Lettres (Spinoza)/VI. Spinoza à Oldenburg

Traduction par Émile Saisset.
Œuvres de Spinoza, tome 3CharpentierIII (p. 363-364).

LETTRE VI[1].

À MONSIEUR HENRI OLDENBOURG,
B. DE SPINOZA


Au moment où j’ai reçu votre lettre du 22 juillet, je suis parti pour Amsterdam avec le dessein de faire imprimer l’ouvrage dont je vous ai parlé[2]. Tandis que j’étais occupé de cette pensée, un bruit se répandait de tous côtés que j’avais sous presse un ouvrage sur Dieu où je m’efforçais de montrer qu’il n’y a point de Dieu, et ce bruit était accueilli de plusieurs personnes. De là certains théologiens (auteurs peut-être de cette rumeur) ont pris occasion de se plaindre de moi devant le prince et les magistrats. Ajoutez que d’imbéciles cartésiens, qu’on croit m’être favorables, afin d’écarter ce soupçon de leurs personnes, se sont mis à déclarer partout qu’ils détestaient mes écrits, et ils continuent à parler de cette sorte. Ayant appris toutes ces choses de personnes dignes de foi, qui m’assuraient en outre que les théologiens étaient occupés à me tendre partout des embûches, je résolus de différer la publication que je préparais, jusqu’à ce que je visse comment la chose tournerait. Je me proposais de vous dire alors le parti auquel je me serais arrêté ; mais l’affaire semble se gâter tous les jours davantage, et je suis incertain sur ce que je dois faire[3]. Cependant je n’ai point voulu retarder plus longtemps ma réponse à votre lettre, et je commencerai par vous faire de grands remerciements pour l’avertissement amical que vous me donnez, bien que je désire sur ce point une plus ample explication, afin de savoir quels sont ces principes qui vous paraissent renverser la pratique de la vertu religieuse ; car tout ce qui s’accorde avec la raison, je le crois parfaitement utile à la pratique de la vertu. Ensuite je voudrais, si cela ne doit pas vous être désagréable, que vous eussiez le soin de m’indiquer les endroits du Traité théologico-politique qui ont excité les scrupules de gens instruits ; car je désire ajouter quelques notes à ce traité, afin de l’éclaircir, et de détruire, s’il est possible, les préventions qu’on pourrait avoir à son sujet[4]. Adieu.

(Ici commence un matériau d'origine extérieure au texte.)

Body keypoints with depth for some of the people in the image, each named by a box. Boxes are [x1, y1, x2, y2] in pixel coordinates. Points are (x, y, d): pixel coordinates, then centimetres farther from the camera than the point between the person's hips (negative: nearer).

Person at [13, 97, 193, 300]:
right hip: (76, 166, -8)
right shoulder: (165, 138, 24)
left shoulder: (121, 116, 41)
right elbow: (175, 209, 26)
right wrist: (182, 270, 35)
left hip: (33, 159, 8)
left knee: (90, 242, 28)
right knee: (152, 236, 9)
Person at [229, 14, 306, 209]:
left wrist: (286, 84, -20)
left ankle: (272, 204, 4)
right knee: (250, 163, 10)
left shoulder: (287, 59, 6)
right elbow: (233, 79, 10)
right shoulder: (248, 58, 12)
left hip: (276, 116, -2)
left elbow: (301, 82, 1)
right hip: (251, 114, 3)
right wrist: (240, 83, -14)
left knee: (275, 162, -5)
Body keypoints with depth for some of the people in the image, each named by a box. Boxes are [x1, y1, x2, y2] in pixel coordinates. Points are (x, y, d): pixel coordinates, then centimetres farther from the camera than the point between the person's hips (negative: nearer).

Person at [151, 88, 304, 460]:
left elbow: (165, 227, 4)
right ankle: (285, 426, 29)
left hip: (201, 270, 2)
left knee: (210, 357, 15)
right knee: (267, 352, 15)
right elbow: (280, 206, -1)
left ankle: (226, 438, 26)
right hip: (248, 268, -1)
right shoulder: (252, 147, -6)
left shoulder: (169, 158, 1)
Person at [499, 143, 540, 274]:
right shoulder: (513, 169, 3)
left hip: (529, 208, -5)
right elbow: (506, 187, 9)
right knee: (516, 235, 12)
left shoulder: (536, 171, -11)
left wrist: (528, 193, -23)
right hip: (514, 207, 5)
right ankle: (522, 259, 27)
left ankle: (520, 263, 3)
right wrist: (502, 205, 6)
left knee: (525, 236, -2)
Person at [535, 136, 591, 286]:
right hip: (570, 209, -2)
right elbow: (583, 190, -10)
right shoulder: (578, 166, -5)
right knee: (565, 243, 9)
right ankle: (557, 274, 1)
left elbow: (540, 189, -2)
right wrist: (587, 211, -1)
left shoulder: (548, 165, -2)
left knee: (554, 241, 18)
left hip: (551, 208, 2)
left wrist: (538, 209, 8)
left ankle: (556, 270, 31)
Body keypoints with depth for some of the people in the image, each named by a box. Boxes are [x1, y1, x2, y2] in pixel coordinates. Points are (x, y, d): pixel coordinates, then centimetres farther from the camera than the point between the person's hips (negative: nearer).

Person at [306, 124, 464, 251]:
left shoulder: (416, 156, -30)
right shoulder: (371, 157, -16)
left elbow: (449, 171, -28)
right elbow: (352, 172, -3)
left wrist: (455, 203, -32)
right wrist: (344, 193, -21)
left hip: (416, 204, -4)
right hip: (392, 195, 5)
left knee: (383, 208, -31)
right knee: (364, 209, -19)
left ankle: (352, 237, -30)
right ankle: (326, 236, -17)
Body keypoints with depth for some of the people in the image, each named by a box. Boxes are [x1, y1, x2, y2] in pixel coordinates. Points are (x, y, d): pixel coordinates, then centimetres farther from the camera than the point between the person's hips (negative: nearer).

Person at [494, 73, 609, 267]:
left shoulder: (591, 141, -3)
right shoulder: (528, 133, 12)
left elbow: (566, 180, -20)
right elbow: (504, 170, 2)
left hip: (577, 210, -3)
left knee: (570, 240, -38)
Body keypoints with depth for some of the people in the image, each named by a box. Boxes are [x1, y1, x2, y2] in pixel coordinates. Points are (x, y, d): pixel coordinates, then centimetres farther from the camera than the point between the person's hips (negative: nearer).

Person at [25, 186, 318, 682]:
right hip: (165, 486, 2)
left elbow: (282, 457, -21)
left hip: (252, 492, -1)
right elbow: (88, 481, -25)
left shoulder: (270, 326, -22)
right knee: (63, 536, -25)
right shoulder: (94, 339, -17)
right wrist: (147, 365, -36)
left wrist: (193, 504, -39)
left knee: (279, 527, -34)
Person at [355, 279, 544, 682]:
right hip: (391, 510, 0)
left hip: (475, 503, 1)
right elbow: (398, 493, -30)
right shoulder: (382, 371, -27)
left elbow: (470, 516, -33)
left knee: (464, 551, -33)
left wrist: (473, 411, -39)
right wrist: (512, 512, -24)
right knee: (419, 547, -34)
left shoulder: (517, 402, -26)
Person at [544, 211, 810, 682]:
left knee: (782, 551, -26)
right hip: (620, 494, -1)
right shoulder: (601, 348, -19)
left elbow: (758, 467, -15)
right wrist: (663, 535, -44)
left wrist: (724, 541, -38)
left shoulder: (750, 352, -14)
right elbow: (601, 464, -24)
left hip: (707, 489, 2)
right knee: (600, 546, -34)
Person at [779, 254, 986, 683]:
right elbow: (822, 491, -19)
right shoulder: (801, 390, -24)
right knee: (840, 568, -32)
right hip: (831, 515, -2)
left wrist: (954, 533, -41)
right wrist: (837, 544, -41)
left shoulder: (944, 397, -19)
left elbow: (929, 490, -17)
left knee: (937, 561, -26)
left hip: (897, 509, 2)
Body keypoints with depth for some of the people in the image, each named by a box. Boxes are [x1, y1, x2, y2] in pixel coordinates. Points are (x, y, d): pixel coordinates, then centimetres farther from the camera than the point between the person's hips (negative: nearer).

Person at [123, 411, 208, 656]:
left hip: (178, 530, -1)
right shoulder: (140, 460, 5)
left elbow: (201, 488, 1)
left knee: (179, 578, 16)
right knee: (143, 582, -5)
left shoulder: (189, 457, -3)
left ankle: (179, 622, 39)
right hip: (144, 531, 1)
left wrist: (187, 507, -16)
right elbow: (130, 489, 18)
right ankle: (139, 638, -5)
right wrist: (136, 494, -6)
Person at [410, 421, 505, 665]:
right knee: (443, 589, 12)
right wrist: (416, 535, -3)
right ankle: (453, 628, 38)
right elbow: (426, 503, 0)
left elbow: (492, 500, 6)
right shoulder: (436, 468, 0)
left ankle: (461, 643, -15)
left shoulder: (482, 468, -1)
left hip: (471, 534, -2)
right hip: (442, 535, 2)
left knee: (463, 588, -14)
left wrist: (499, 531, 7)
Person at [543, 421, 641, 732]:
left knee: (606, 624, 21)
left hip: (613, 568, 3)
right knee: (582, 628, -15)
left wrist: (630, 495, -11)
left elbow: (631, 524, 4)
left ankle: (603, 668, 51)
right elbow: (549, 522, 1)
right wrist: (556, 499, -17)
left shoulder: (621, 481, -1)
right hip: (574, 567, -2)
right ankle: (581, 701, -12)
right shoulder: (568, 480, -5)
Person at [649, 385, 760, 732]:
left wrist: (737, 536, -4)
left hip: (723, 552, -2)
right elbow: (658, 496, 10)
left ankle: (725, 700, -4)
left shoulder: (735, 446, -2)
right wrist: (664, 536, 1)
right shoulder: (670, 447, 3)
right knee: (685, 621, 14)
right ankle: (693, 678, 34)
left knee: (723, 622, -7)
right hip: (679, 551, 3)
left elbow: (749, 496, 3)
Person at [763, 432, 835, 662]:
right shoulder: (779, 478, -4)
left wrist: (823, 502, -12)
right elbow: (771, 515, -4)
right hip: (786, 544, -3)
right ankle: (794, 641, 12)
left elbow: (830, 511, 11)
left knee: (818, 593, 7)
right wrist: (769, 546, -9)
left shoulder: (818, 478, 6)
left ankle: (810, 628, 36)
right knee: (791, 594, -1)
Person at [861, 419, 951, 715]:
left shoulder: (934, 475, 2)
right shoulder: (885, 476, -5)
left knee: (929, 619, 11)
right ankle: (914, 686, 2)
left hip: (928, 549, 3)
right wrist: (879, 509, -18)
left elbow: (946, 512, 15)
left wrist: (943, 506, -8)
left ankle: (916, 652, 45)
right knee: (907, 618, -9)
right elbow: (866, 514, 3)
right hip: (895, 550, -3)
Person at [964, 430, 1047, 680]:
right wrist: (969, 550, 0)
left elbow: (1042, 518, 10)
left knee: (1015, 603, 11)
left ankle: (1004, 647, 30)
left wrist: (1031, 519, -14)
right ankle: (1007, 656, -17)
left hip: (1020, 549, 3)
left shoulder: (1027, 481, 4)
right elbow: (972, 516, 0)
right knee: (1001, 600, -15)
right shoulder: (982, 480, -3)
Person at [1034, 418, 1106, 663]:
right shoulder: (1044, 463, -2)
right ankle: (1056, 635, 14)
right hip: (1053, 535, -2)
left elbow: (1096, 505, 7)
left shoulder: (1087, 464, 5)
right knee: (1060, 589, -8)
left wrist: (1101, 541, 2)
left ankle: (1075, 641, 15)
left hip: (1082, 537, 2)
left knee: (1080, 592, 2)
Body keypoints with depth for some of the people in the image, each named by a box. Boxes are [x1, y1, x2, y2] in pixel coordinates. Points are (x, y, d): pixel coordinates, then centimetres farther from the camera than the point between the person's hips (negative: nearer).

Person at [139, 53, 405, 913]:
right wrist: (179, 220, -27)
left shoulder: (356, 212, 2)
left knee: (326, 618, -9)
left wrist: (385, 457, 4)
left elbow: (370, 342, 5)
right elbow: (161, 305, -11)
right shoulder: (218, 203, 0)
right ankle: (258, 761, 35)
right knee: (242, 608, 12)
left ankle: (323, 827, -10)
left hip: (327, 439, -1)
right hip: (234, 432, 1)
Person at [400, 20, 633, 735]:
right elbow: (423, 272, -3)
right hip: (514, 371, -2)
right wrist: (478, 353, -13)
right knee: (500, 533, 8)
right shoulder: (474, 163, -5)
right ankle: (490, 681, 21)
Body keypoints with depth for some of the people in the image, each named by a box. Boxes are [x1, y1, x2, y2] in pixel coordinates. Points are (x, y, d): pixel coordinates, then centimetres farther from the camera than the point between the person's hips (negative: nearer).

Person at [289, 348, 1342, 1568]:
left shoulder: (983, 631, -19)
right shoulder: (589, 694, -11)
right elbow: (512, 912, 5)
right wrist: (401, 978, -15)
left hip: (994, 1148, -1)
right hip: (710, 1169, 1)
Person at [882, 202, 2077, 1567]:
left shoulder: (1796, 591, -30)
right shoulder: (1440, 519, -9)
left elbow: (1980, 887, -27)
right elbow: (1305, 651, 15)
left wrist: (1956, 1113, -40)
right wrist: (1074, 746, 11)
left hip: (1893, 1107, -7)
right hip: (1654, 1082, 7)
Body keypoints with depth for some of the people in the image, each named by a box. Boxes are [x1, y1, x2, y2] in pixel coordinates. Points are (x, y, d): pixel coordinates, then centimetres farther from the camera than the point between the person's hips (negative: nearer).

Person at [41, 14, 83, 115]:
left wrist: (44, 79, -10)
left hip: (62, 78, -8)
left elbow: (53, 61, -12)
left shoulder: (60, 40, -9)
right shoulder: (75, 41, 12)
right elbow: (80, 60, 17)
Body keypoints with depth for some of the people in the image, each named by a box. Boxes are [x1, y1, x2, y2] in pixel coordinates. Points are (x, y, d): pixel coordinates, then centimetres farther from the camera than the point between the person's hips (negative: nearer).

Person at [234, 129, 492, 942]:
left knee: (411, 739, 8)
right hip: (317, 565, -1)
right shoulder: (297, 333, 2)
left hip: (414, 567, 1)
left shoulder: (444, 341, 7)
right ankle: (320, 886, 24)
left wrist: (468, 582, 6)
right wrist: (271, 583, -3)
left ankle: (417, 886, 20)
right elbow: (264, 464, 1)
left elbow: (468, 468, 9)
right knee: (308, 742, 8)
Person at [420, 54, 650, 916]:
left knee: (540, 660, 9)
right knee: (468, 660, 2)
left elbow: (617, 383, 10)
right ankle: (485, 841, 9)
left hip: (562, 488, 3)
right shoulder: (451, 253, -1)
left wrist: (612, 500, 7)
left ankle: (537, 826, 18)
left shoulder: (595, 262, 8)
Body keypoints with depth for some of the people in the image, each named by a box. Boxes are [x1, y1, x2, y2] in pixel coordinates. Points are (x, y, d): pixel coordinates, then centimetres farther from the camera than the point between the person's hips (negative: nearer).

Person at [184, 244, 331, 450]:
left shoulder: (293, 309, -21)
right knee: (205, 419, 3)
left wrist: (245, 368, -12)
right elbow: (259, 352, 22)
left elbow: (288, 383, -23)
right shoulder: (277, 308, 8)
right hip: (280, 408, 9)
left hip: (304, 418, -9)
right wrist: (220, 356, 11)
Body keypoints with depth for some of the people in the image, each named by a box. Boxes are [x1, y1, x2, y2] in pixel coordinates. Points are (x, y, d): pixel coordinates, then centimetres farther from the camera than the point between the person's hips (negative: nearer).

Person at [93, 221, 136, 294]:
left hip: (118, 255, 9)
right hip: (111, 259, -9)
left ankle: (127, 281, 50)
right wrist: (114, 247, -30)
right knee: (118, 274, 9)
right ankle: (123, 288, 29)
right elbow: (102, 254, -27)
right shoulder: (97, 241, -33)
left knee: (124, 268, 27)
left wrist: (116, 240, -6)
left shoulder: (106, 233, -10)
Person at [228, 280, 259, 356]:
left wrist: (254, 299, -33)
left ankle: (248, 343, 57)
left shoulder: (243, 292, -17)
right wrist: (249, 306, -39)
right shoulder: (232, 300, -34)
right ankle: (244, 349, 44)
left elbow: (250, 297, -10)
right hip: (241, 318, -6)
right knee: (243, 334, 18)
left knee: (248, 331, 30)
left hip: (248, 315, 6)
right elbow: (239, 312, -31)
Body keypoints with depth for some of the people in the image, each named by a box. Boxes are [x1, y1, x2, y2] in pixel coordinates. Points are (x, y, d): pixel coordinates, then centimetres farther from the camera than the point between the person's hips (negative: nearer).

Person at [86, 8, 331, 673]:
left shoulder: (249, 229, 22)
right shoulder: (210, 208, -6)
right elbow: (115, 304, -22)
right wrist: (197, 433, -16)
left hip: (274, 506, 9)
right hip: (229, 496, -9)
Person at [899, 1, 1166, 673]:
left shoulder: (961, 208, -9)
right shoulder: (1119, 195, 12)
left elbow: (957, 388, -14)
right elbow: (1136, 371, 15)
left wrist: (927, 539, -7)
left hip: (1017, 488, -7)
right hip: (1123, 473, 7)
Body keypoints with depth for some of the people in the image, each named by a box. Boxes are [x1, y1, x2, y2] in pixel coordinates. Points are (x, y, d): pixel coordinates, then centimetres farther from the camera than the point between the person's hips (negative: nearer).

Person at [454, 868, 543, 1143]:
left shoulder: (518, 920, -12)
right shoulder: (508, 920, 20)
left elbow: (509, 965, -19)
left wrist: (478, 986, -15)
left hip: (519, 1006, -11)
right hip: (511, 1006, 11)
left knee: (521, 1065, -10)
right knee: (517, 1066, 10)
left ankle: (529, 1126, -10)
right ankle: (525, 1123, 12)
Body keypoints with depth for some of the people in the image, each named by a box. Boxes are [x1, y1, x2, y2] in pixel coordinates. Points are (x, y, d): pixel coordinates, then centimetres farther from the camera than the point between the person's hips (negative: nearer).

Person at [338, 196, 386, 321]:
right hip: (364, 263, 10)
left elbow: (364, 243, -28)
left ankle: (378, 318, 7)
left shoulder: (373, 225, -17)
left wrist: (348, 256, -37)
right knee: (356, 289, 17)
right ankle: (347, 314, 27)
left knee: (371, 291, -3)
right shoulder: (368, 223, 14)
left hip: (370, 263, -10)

  1. C’est la XIXe des Opp. posth.
  2. L'Éthique. — Voyez notre Notice bibliographique. — Comp. de Murr Adnotat. ad Tract. theol.-polit., p. 20.
  3. On sait que Spinoza finit par se décider à ne pas publier l’Ethica, qui ne parut qu’après sa mort. — Voyez notre Notice bibliographique.
  4. Ces notes ont été publiées pour la première fois dans leur intégrité par Théop. de Murr. Voyez notre Notice bibliographique.